§ Given information:
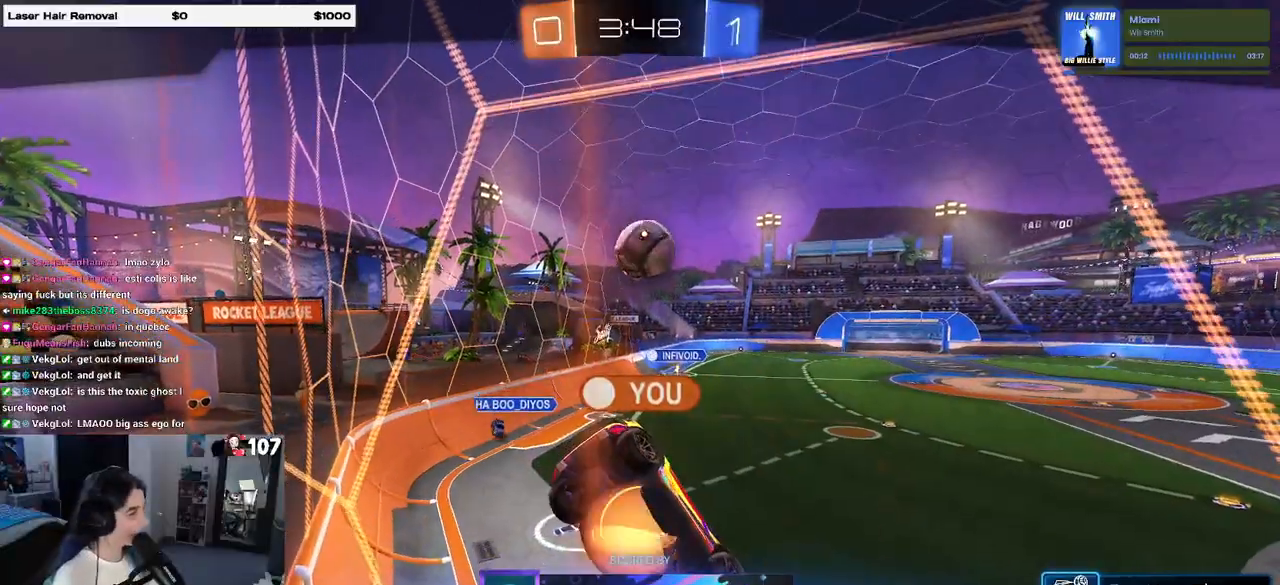
{"buttons": [], "left_stick": "center", "right_stick": "center", "events": []}
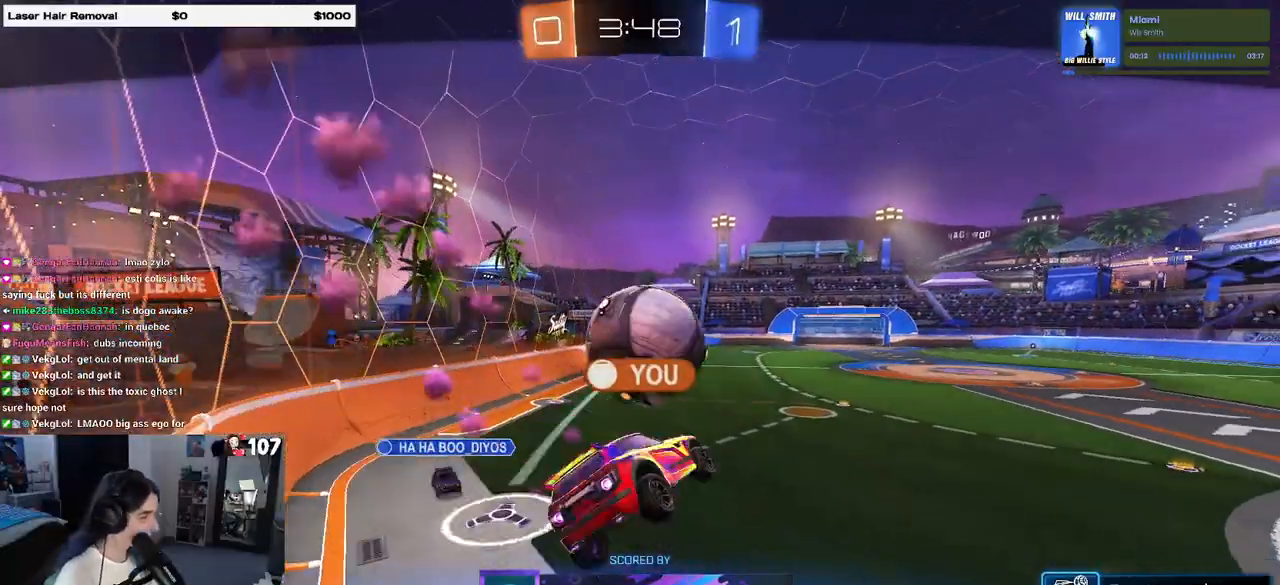
{"buttons": [], "left_stick": "center", "right_stick": "center", "events": [[67, "CROSS", "down"], [183, "CROSS", "up"]]}
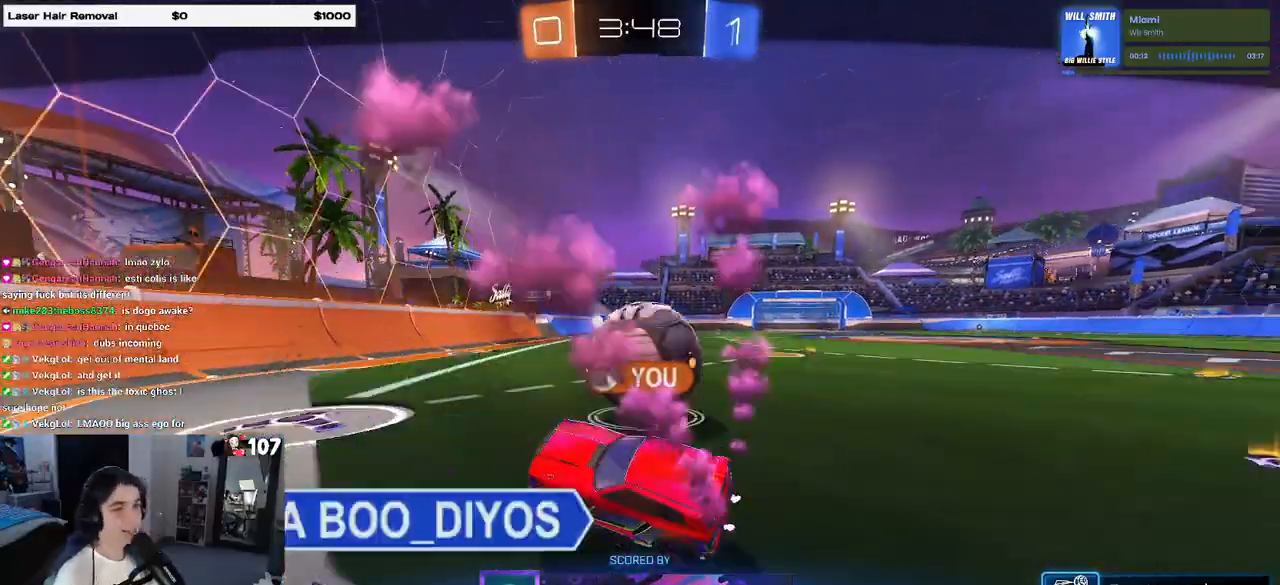
{"buttons": [], "left_stick": "center", "right_stick": "center", "events": []}
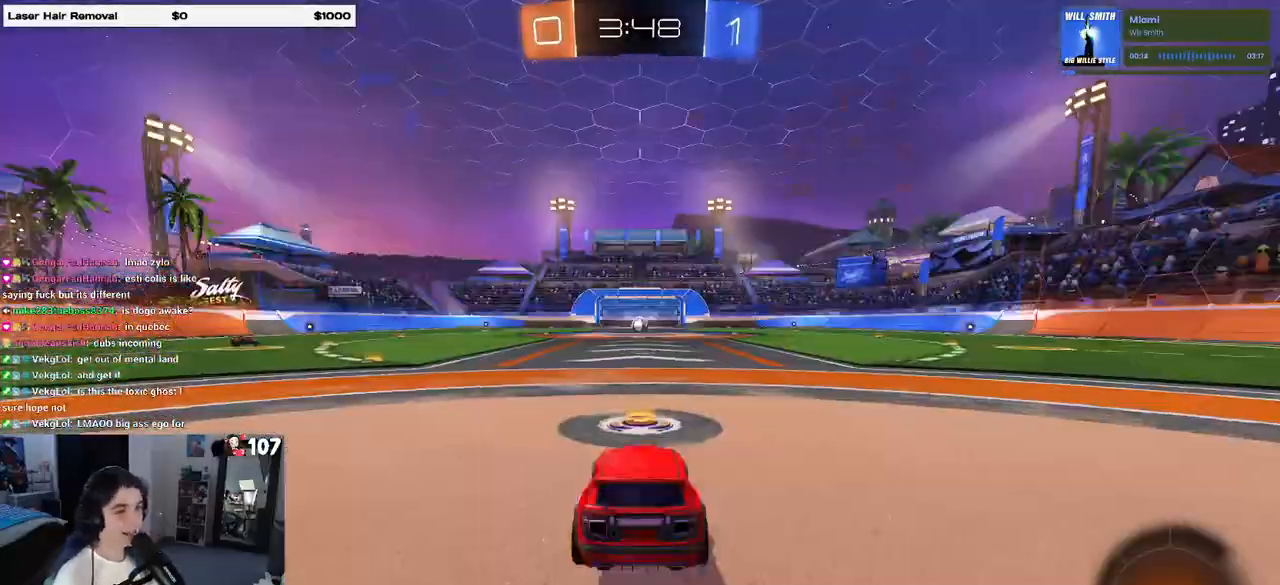
{"buttons": [], "left_stick": "center", "right_stick": "center", "events": [[17, "CROSS", "down"], [167, "CROSS", "up"]]}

§ Requirement: Word for word, write out the whole listing, keeping none of the pictures.

§ Response to this exercise:
{"buttons": [], "left_stick": "center", "right_stick": "center", "events": []}
{"buttons": [], "left_stick": "center", "right_stick": "center", "events": [[67, "CROSS", "down"], [183, "CROSS", "up"]]}
{"buttons": [], "left_stick": "center", "right_stick": "center", "events": []}
{"buttons": [], "left_stick": "center", "right_stick": "center", "events": [[17, "CROSS", "down"], [167, "CROSS", "up"]]}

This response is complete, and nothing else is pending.